*** DATA ***

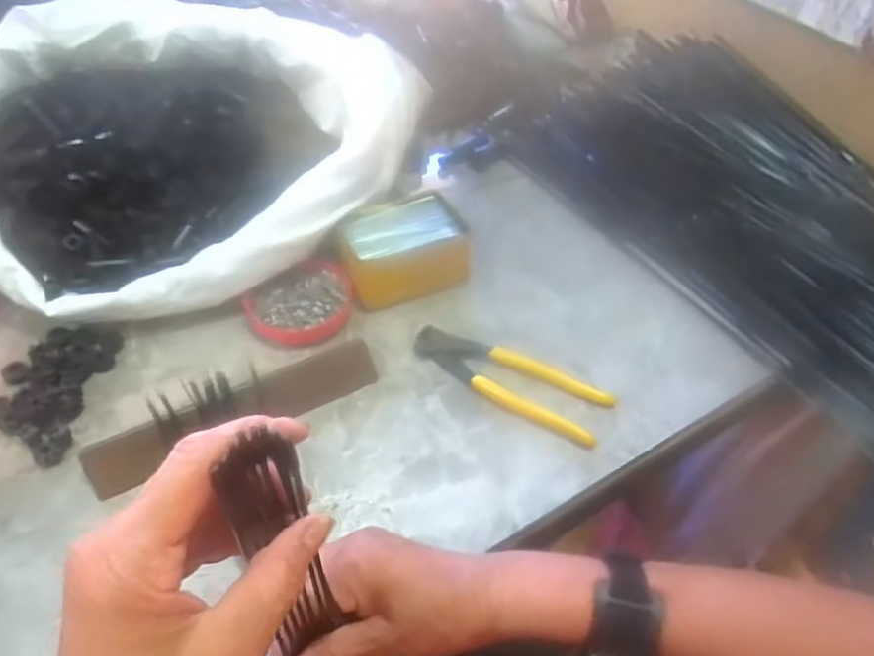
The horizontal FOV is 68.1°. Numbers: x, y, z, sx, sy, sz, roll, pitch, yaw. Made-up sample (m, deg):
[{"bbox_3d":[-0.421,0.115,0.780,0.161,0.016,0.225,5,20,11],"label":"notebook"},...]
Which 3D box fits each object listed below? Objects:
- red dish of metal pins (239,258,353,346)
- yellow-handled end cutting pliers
[{"bbox_3d":[-0.117,-0.022,0.563,0.088,0.023,0.077,-31,56,-26],"label":"red dish of metal pins"},{"bbox_3d":[0.056,0.040,0.522,0.164,0.013,0.057,24,52,18],"label":"yellow-handled end cutting pliers"}]

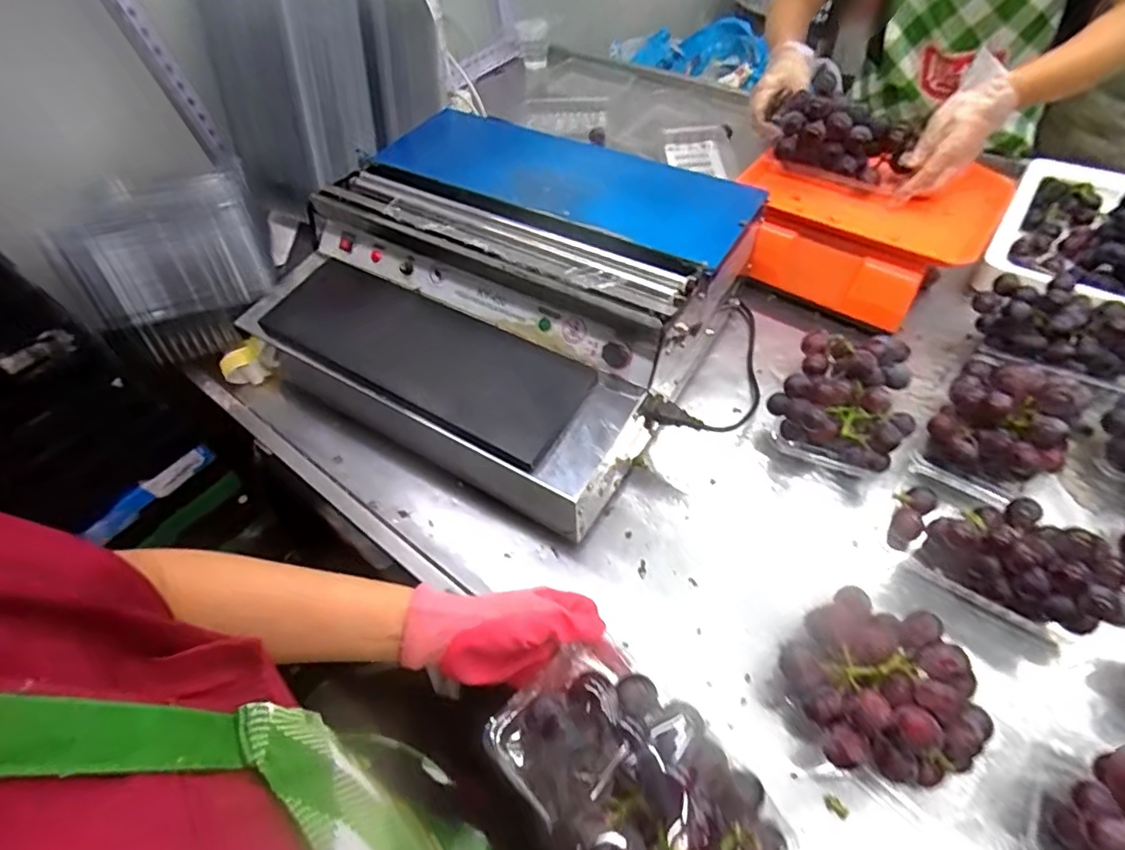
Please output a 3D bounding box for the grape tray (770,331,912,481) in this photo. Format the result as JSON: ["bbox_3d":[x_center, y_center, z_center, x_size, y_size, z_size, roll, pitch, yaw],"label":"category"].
[{"bbox_3d":[0.312,-0.031,0.628,0.137,0.078,0.156,27,60,22],"label":"grape tray"}]

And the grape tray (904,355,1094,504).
[{"bbox_3d":[0.450,0.004,0.589,0.120,0.093,0.148,37,64,27],"label":"grape tray"}]

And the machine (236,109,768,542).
[{"bbox_3d":[-0.069,-0.164,0.708,0.487,0.190,0.420,29,61,23],"label":"machine"}]

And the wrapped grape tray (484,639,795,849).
[{"bbox_3d":[0.043,0.211,0.333,0.103,0.077,0.174,-39,60,-22],"label":"wrapped grape tray"}]

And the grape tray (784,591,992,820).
[{"bbox_3d":[0.248,0.219,0.457,0.119,0.090,0.144,-26,56,-14],"label":"grape tray"}]

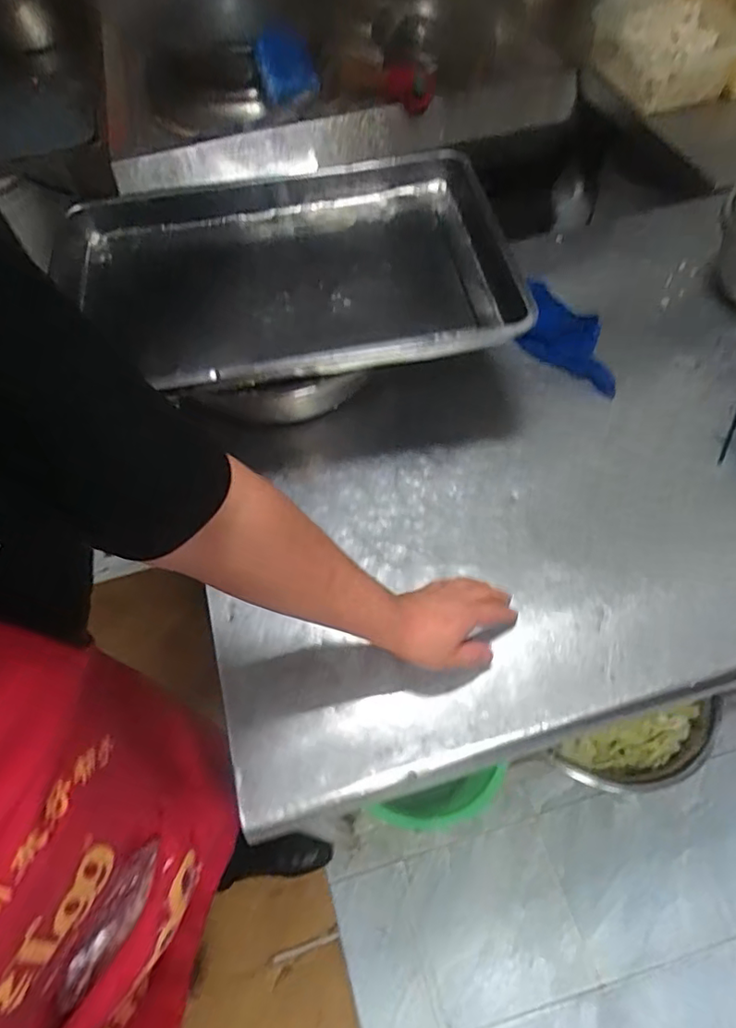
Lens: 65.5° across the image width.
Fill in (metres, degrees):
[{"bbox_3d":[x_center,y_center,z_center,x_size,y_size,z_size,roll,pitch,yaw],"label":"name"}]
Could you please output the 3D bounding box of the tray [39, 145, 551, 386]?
[{"bbox_3d":[-0.098,-0.320,0.759,0.555,0.081,0.400,-7,58,-2],"label":"tray"}]

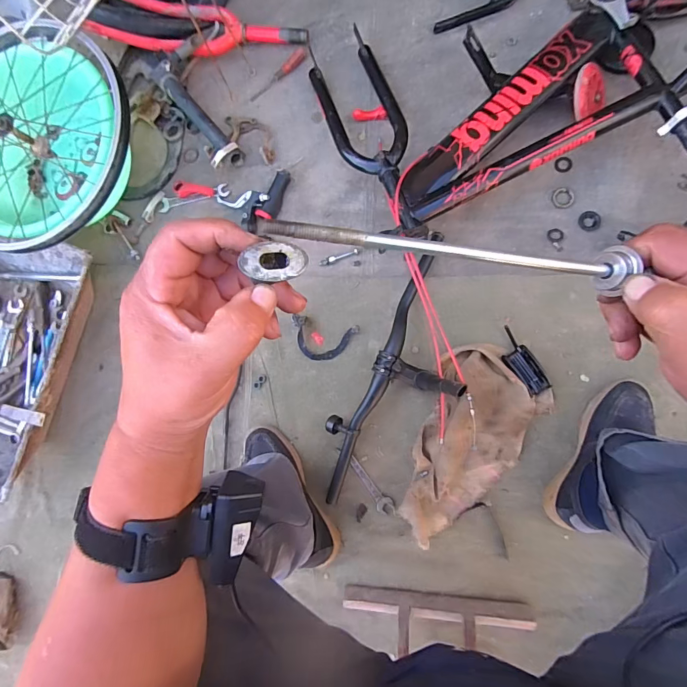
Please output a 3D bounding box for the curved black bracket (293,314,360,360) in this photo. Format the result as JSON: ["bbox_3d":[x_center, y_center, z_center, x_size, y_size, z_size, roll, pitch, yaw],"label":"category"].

*** End of DATA ***

> **WORK INSTRUCTION**: Write out all the data exactly, minus pictures.

> **YOUR RESPONSE**:
The horizontal FOV is 68.1°. Numbers: x, y, z, sx, sy, sz, roll, pitch, yaw. Made-up sample (m, deg):
[{"bbox_3d":[-0.421,0.115,0.780,0.161,0.016,0.225,5,20,11],"label":"notebook"},...]
Which 3D box fits each object listed below? Objects:
- red dish of metal pins (239,258,353,346)
- yellow-handled end cutting pliers
[{"bbox_3d":[-0.117,-0.022,0.563,0.088,0.023,0.077,-31,56,-26],"label":"red dish of metal pins"},{"bbox_3d":[0.056,0.040,0.522,0.164,0.013,0.057,24,52,18],"label":"yellow-handled end cutting pliers"}]

Please output a 3D bounding box for the grape tray (770,331,912,481) in this photo. Format the result as JSON: ["bbox_3d":[x_center, y_center, z_center, x_size, y_size, z_size, roll, pitch, yaw],"label":"category"].
[{"bbox_3d":[0.312,-0.031,0.628,0.137,0.078,0.156,27,60,22],"label":"grape tray"}]

And the grape tray (904,355,1094,504).
[{"bbox_3d":[0.450,0.004,0.589,0.120,0.093,0.148,37,64,27],"label":"grape tray"}]

And the machine (236,109,768,542).
[{"bbox_3d":[-0.069,-0.164,0.708,0.487,0.190,0.420,29,61,23],"label":"machine"}]

And the wrapped grape tray (484,639,795,849).
[{"bbox_3d":[0.043,0.211,0.333,0.103,0.077,0.174,-39,60,-22],"label":"wrapped grape tray"}]

And the grape tray (784,591,992,820).
[{"bbox_3d":[0.248,0.219,0.457,0.119,0.090,0.144,-26,56,-14],"label":"grape tray"}]

Lens: 65.5° across the image width.
Fill in (metres, degrees):
[{"bbox_3d":[x_center,y_center,z_center,x_size,y_size,z_size,roll,pitch,yaw],"label":"name"}]
Could you please output the 3D bounding box of the tray [39, 145, 551, 386]?
[{"bbox_3d":[-0.098,-0.320,0.759,0.555,0.081,0.400,-7,58,-2],"label":"tray"}]

Please output a 3D bounding box for the curved black bracket (293,314,360,360) in this photo. Format the result as JSON: ["bbox_3d":[x_center, y_center, z_center, x_size, y_size, z_size, roll, pitch, yaw],"label":"category"].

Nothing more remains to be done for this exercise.